> **Exercise**
Rewrite these lines with every "picture" replaced by "view", leaving everything else unchanged. Don't include the pictures in your answer.

> **Data provided**
=== Begin Enclosure ===
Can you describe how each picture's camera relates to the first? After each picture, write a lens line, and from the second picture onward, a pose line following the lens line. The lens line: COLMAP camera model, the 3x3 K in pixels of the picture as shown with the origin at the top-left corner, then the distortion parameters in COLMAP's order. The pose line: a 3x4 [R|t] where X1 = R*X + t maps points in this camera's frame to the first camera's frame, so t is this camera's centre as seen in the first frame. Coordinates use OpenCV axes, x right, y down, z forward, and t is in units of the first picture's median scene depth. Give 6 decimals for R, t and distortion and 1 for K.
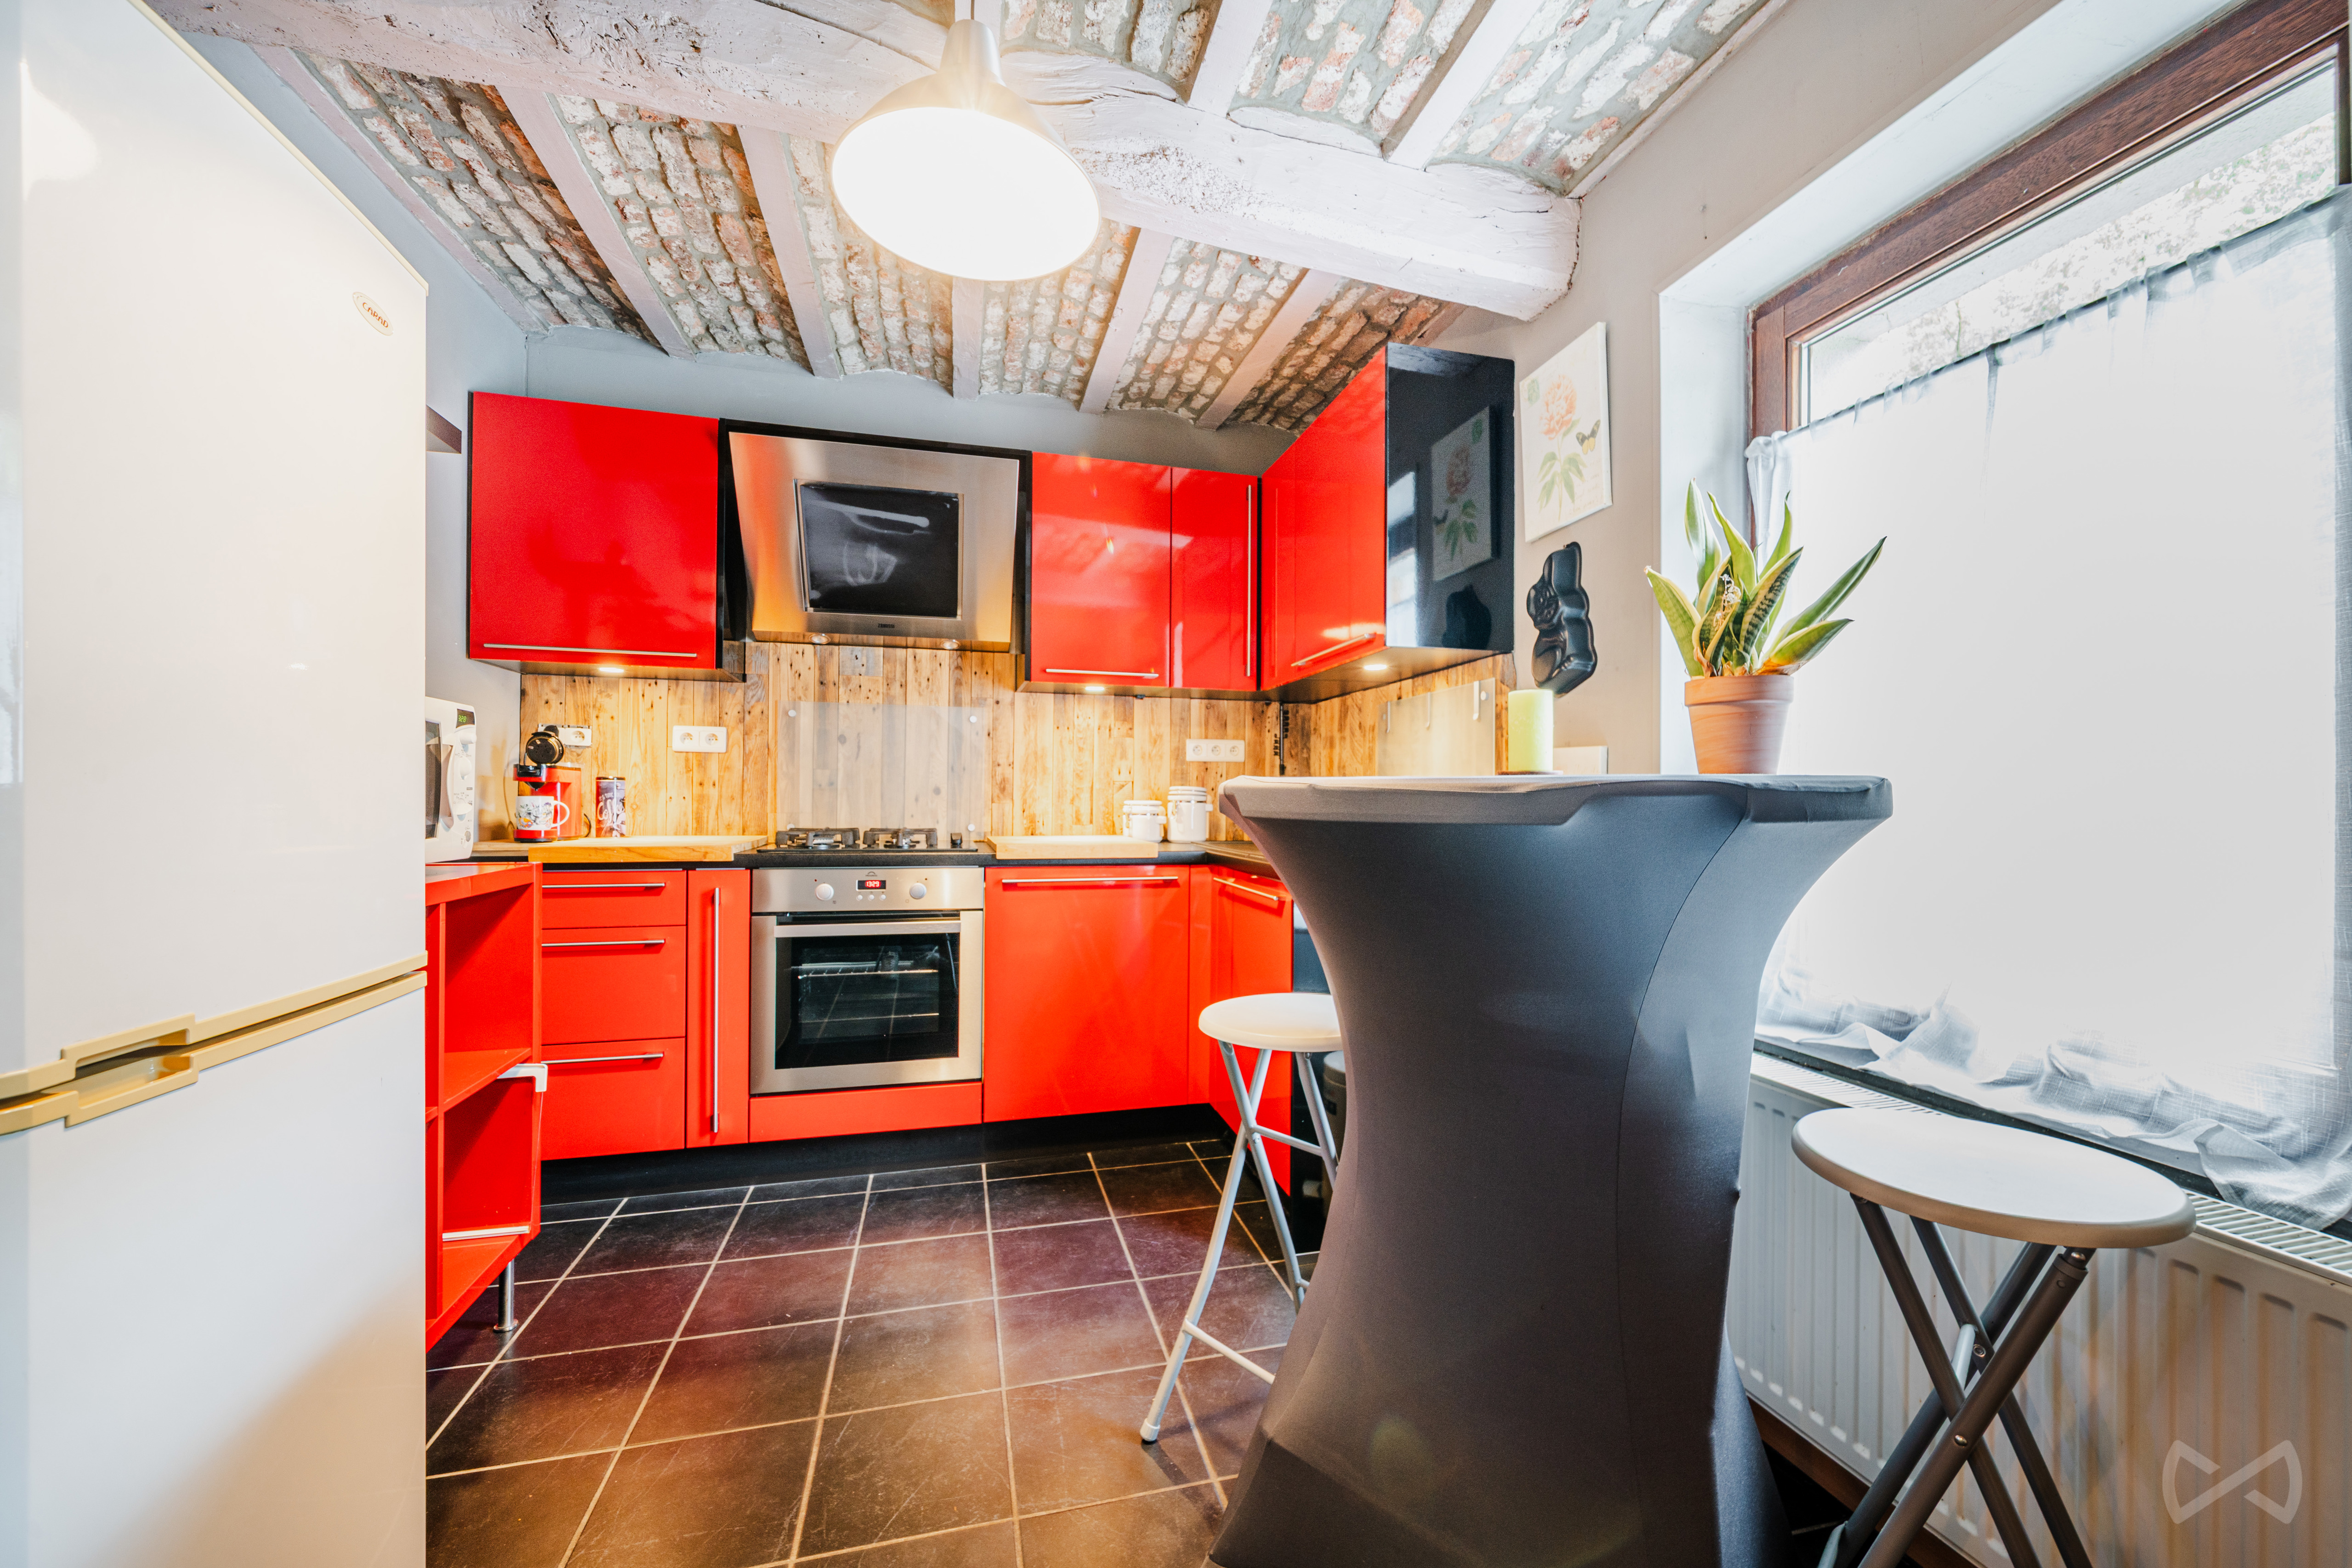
lens RADIAL K [[911.2, 0, 1192.1], [0, 911.2, 797.1], [0, 0, 1]] dist [-0.001193, -0.000290]
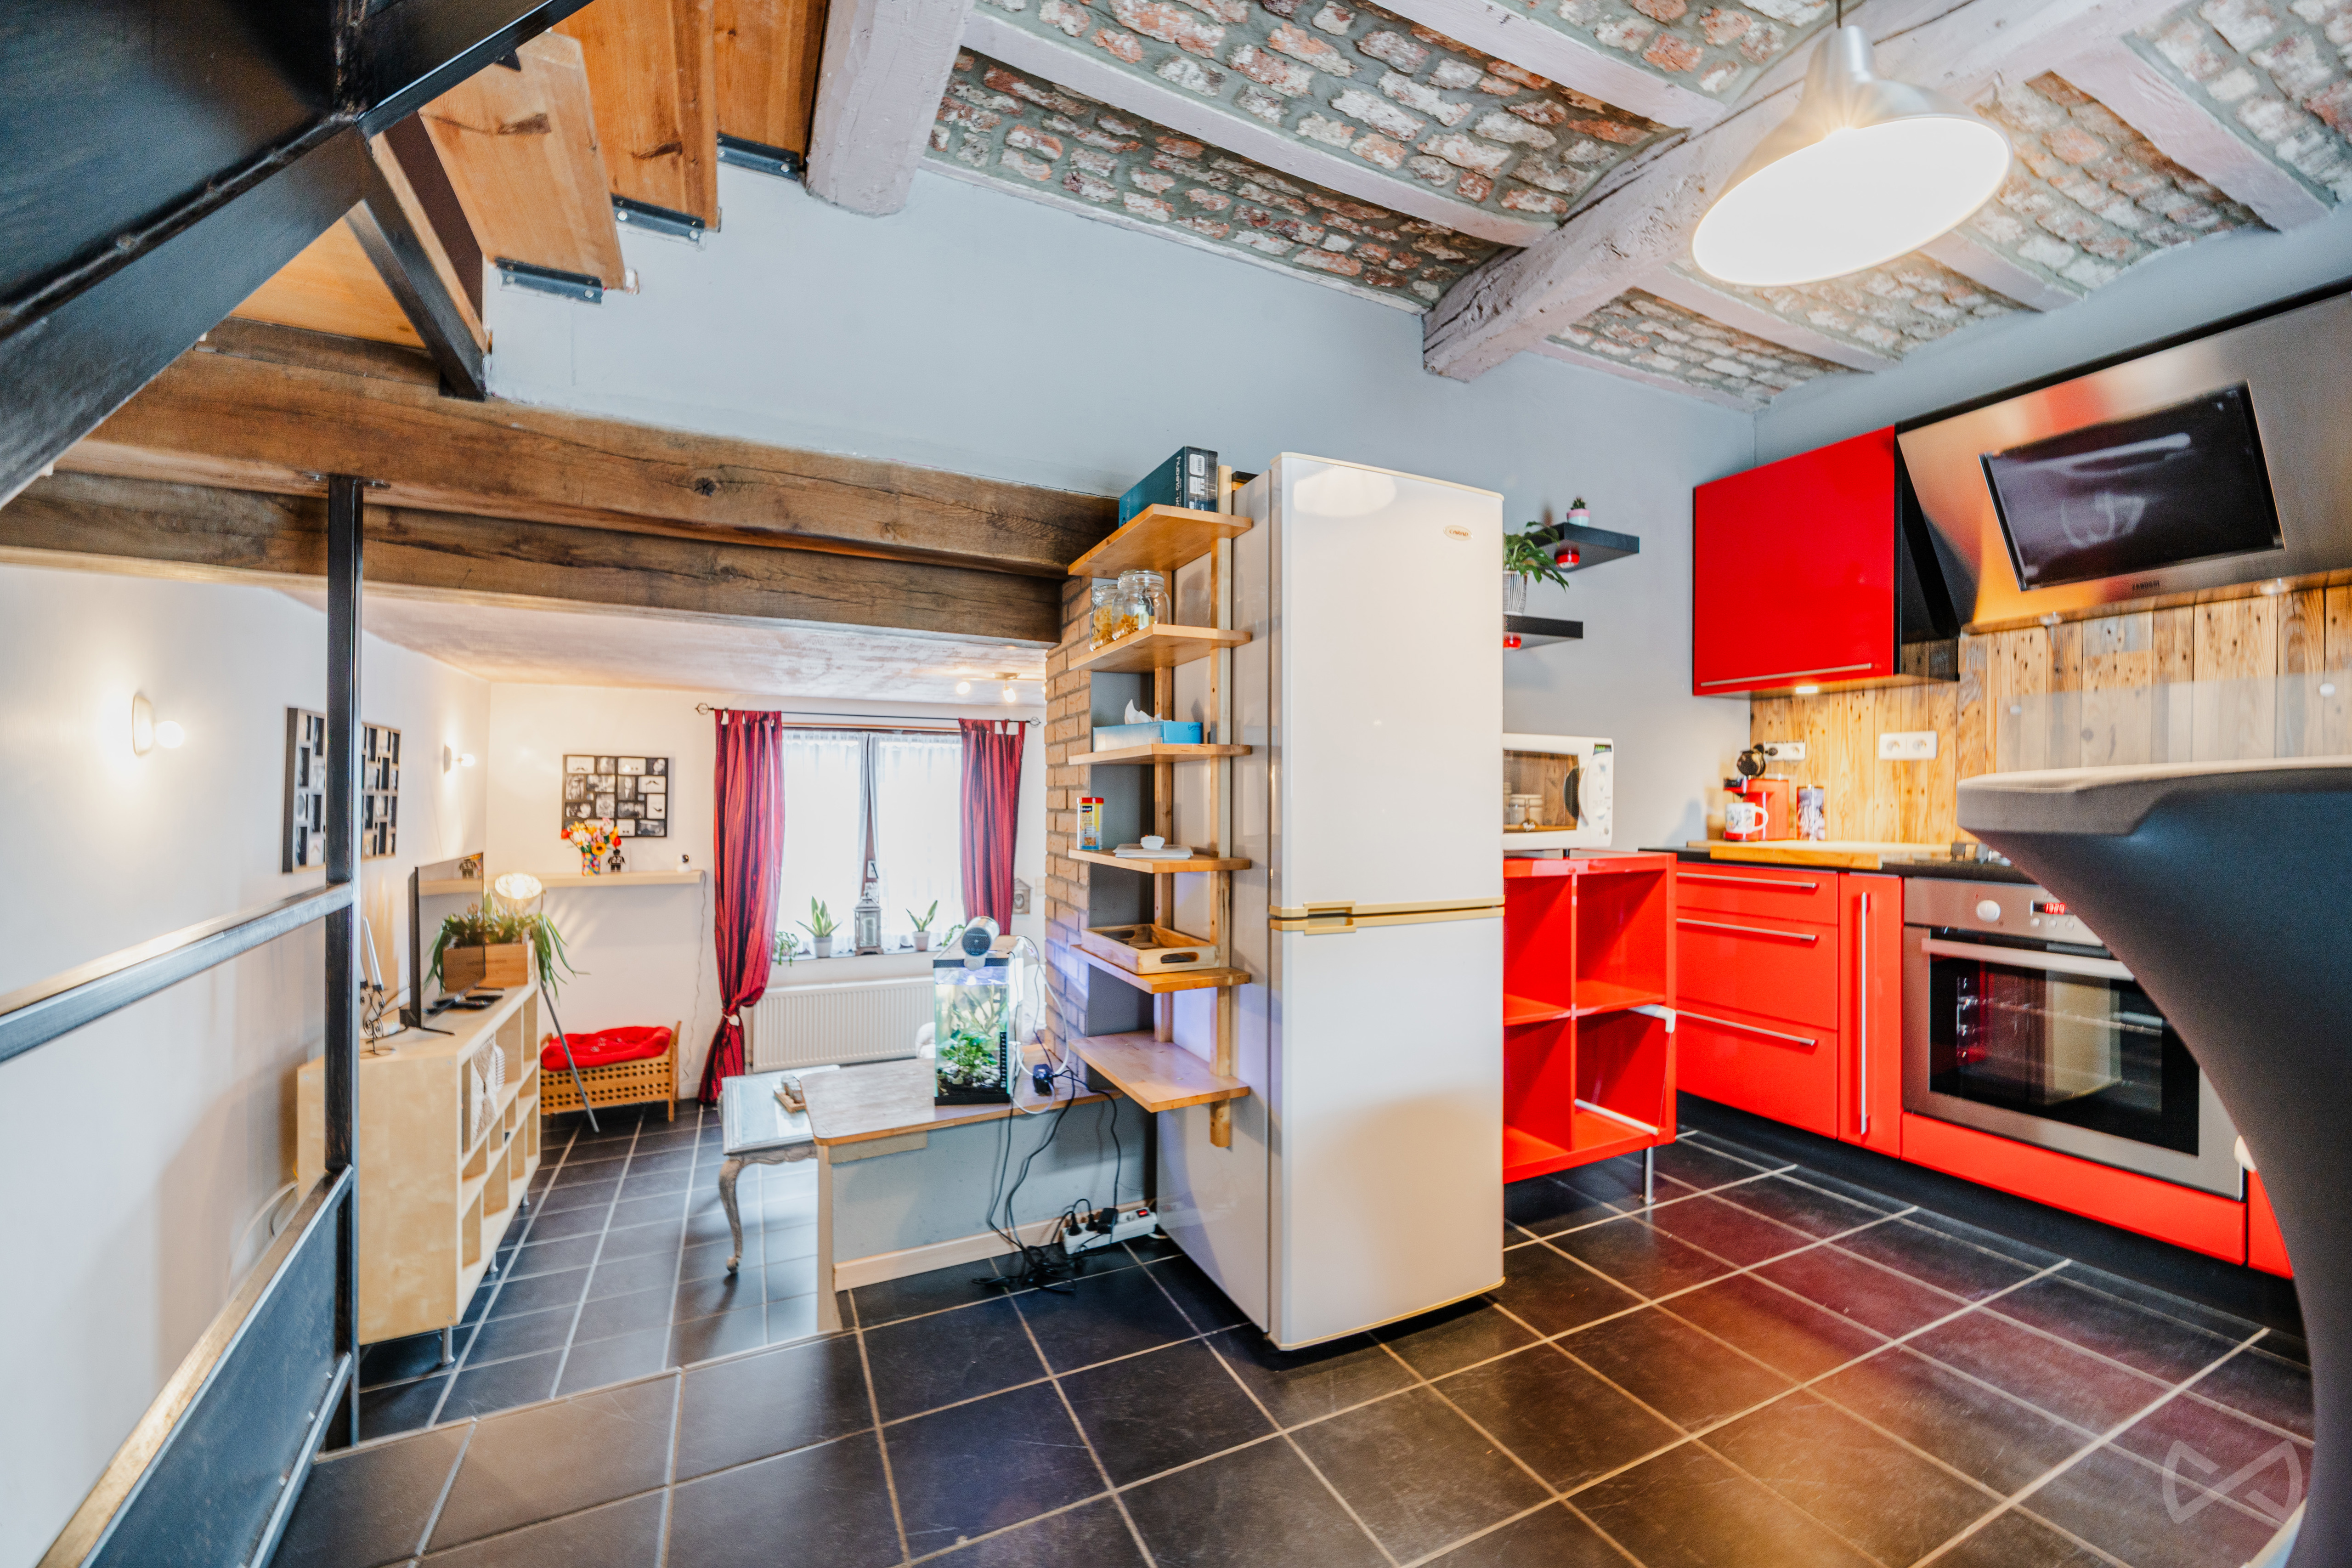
lens RADIAL K [[911.2, 0, 1192.1], [0, 911.2, 797.1], [0, 0, 1]] dist [-0.001193, -0.000290]
pose [[0.196451, -0.007559, -0.980484, 0.291825], [-0.003308, 0.999959, -0.008372, 0.002385], [0.980508, 0.004888, 0.196418, 0.052712]]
=== End Enclosure ===
> **Exercise response**
Can you describe how each view's camera relates to the first? After each view, write a lens line, and from the second view onward, a pose line following the lens line. The lens line: COLMAP camera model, the 3x3 K in pixels of the view as shown with the origin at the top-left corner, then the distortion parameters in COLMAP's order. The pose line: a 3x4 [R|t] where X1 = R*X + t maps points in this camera's frame to the first camera's frame, so t is this camera's centre as seen in the first frame. Coordinates use OpenCV axes, x right, y down, z forward, and t is in units of the first view's median scene depth. Give 6 decimals for R, t and distortion and 1 for K.
lens RADIAL K [[911.2, 0, 1192.1], [0, 911.2, 797.1], [0, 0, 1]] dist [-0.001193, -0.000290]
lens RADIAL K [[911.2, 0, 1192.1], [0, 911.2, 797.1], [0, 0, 1]] dist [-0.001193, -0.000290]
pose [[0.196451, -0.007559, -0.980484, 0.291825], [-0.003308, 0.999959, -0.008372, 0.002385], [0.980508, 0.004888, 0.196418, 0.052712]]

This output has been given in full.